L’autre frein majeur, selon lui, concerne le timing de l’arrivée d’Adrian Newey. Tost a rappelé que l’ingénieur n’a rejoint Aston Martin qu’en mars 2025, soit très tard pour un projet aussi vaste. Les équipes pouvaient commencer à travailler sur les voitures 2026 dès le 1er janvier 2025, ce qui signifie que Newey a démarré avec au moins deux mois de retard. Dans une autre référence évoquée par Tost, Newey lui-même avait reconnu avoir récupéré un projet AMR26 accusant déjà quatre mois de retard.
Tost juge cette fenêtre de travail trop réduite pour infléchir immédiatement la trajectoire de l’équipe. Il a parlé d’un délai « très, très court » pour « un projet aussi énorme », en soulignant qu’Aston Martin reste encore très loin de ses propres objectifs et qu’il y a encore beaucoup à corriger.

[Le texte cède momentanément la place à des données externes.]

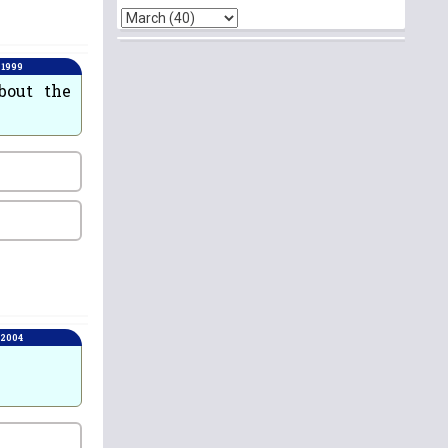
 1999
bout the
 2004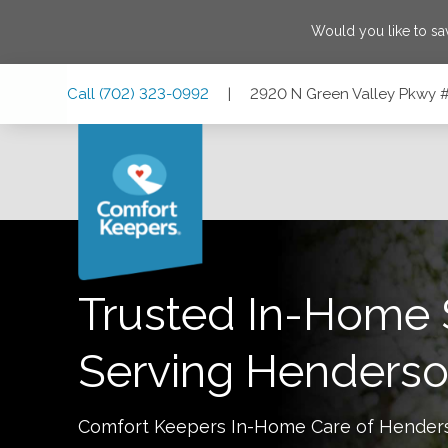
Would you like to s
Skip
Skip
Skip
Call
(702) 323-0992
|
2920 N Green Valley Pkwy 
to
to
to
Main
Main
Footer
Navigation
Content
2920 N Green Valley Pkwy #412, Henderson, Nevada 890
Trusted In-Home 
Serving
Henders
Comfort Keepers In-Home Care of
Hender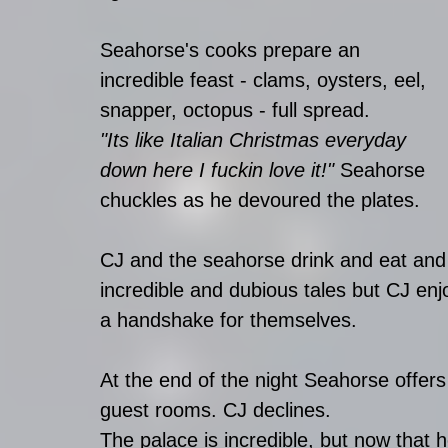
Seahorse's cooks prepare an 
incredible feast - clams, oysters, eel, 
snapper, octopus - full spread. 
"Its like Italian Christmas everyday 
down here I fuckin love it!"
 Seahorse 
chuckles as he devoured the plates.
CJ and the seahorse drink and eat and 
incredible and dubious tales but CJ en
a handshake for themselves.
At the end of the night Seahorse offer
guest rooms. CJ declines. 
The palace is incredible, but now that h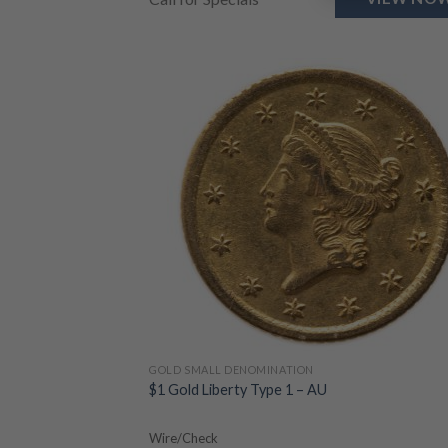
GOLD SMALL DENOMINATION
$1 Gold Liberty Type 1 – AU
Wire/Check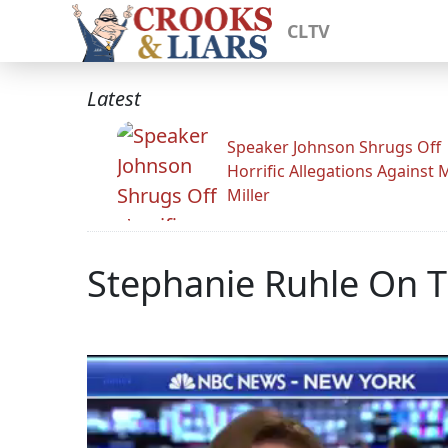
CLTV
Latest
Speaker Johnson Shrugs Off
Horrific Allegations Against 
Miller
Stephanie Ruhle On T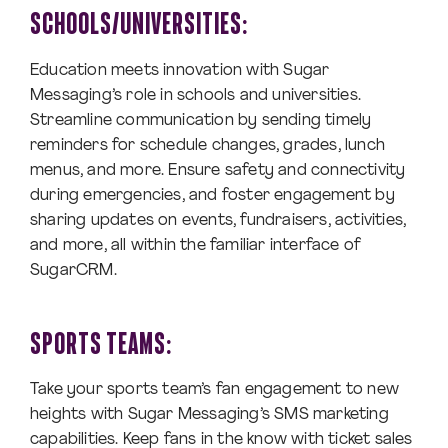
SCHOOLS/UNIVERSITIES:
Education meets innovation with Sugar
Messaging’s role in schools and universities.
Streamline communication by sending timely
reminders for schedule changes, grades, lunch
menus, and more. Ensure safety and connectivity
during emergencies, and foster engagement by
sharing updates on events, fundraisers, activities,
and more, all within the familiar interface of
SugarCRM.
SPORTS TEAMS:
Take your sports team’s fan engagement to new
heights with Sugar Messaging’s SMS marketing
capabilities. Keep fans in the know with ticket sales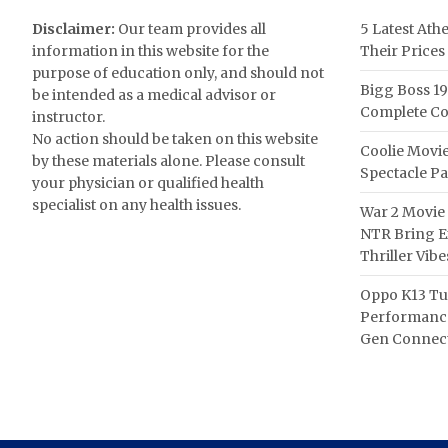
Disclaimer:
Our team provides all
5 Latest Ath
information in this website for the
Their Prices
purpose of education only, and should not
Bigg Boss 19
be intended as a medical advisor or
Complete Co
instructor.
No action should be taken on this website
Coolie Movie
by these materials alone. Please consult
Spectacle P
your physician or qualified health
specialist on any health issues.
War 2 Movie 
NTR Bring Ex
Thriller Vibe
Oppo K13 Tu
Performance
Gen Connect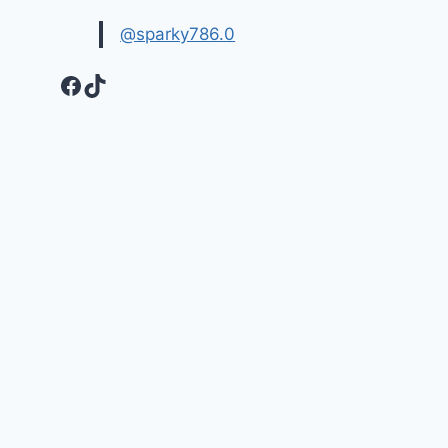
@sparky786.0
Facebook
TikTok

Malgré cela, il voit une sortie de crise à moyen terme. Pour Tost, Honda doit pouvoir remettre son moteur sur les rails, tandis que Newey peut encore poser les bases d’une voiture compétitive pour le nouveau cycle réglementaire. « Si Adrian est en état de le faire, il réussira à construire une voiture correcte pour 2027. J’en suis assez convaincu », a-t-il affirmé, ce qui place désormais l’enjeu principal d’Aston Martin moins sur un redressement immédiat que sur sa capacité à transformer 2027 en véritable point de rebond.